A notary is a person who is authorized by a specific state or country to certify that a document is authentic. You might be asked to have your documents notarized before presenting them to certain government offices or even places of employment. Documents that commonly need notarization include powers of attorney (yipoi koach) and translations of foreign birth certificates and marriage licenses.
The government regulates notarization fees. These prices are subject to change yearly.
What you need the notarization for will determine whether you need an Israeli or a foreign notarization.
In Israel, only some senior lawyers are certified as notaries. Make sure to use an Israeli notary if you need to present your document in Israel!
To certify a standard statement or document, the notary issues a typed certificate in Hebrew (and other languages, if needed) and fastens it to the document with a ribbon and seal.
If you need a notarized translation of a foreign document (usually required for languages other than English), you will need to use a lawyer who is proficient in both Hebrew and the foreign language. The lawyer can either certify an existing translation or do the translation himself.
American notarization can be done at the American Embassy or Consulate with an appointment for a fee of $50. Some U.S. notaries may also be able to notarize documents while in Israel. For more information on the notarization services at the U.S. Consulate, visit their website.
In some cases, you can obtain a U.S. notarization online via notarize.com.
Apostille & Ishur Nisuin
When applying for a visa, filing a marriage or at any other bureaucratic juncture with Misrad Hapnim (Ministry of Interior), you will be asked to present legal documents as proof of your personal status in Israel. Depending on the matter you are dealing with, these documents may include your birth certificate, marriage certificate, and others.
One who holds Israeli citizenship needs to present foreign documents along with an extra level of verification, called an apostille. This means that if an Israeli was born outside Israel, or got married outside Israel, his birth certificate or marriage certificate from abroad needs an apostille attached (see below) before the document will be accepted by the Israeli authorities. An Israeli citizen’s foreign marriage certificate must have this extra level of verification even when presented by a non-Israeli spouse.
For a marriage certificate, one may acquire an ishur nisuin from the Israeli Rabbinate in place of an apostille. Generally, it is less complicated – and often more timely – to apply for an apostille rather than for an ishur nisuin, unless one already has all the required documents and needs the certification immediately. See our guide to Marriage License in Israel for further information.

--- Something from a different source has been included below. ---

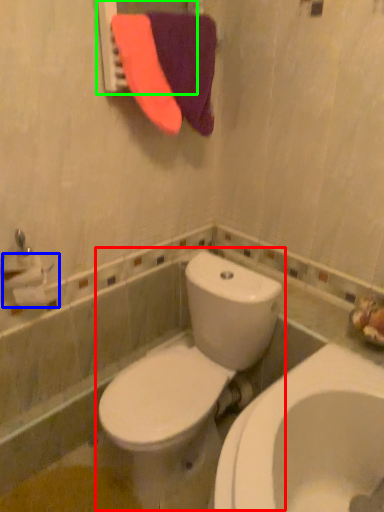
Question: Which object is the closest to the toilet (highlighted by a red box)? Choose among these: toilet paper (highlighted by a blue box) or mirror (highlighted by a green box).

Choices:
 (A) toilet paper
 (B) mirror

Answer: (A)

An apostille, French for “certification,” is a certificate that authenticates public documents so that they can be recognized in foreign countries. An apostille must be obtained from the state or country that issued the original document.
In the United States, every state has a slightly different procedure. In some cases, an apostille can be obtained in person by walking into the relevant office in the document’s state of issuance. It may be also applied for by mail. There are also express businesses that provide expedited service for a fee. For a New York State apostille application form, visit www.dos.ny.gov.
Certain embassies in Israel, such as the Swiss embassy, require that Israeli documents be presented with an (Israeli) apostille stamp, as well. An apostille on an Israeli document can be obtained at Misrad Hachutz. An appointment is required and can be made via myvisit.com.
Come with the original document. The fee is 38 NIS per document. This fee can be paid on the spot, online or at any post office (even in advance of your visit).
Misrad Hachutz (Ministry of Foreign Affairs)
Sderot Yitzchak Rabin 9, Kiryat Hale’um, Jerusalem
Hours for verification of documents:
Sunday, Monday, Wednesday, and Thursday 8:30 am-12:30 pm
Sunday also 2:00 pm-4:00 pm (closed erev chag and chol hamoed Pesach)
Phone: 02-530-3358, 02-530-3301 – operates Monday through Thursday, 2:00 pm-4:00 pm
Regarding Israeli marriage licenses: Before obtaining an apostille on your Israeli marriage certificate, it must first receive approval from the Ministry of Religious Affairs. This ishur can be affixed either to the original document or to a comparable copy. An ishur can be obtained during reception hours at their offices or by mail. The ishur is free of charge.
Criminal Background Check
You may need an Israeli criminal background check (rishum al meida plili) for an endeavor in Misrad Hapnim, a foreign embassy, or even a potential workplace. To obtain a criminal background check from the Israel Police, call the police department at 110 for information on the location nearest you. If you possess a teudat zehut, this can be ordered online. Processing time is about one month.
In central Jerusalem, you can obtain a criminal background check in Binyan Klal, Yaffo 97, from 8:00 am-3:30 pm. The office can be reached at 02-538-1216.
Please note: If you are not Israeli, you may have to obtain a background check from your country of origin.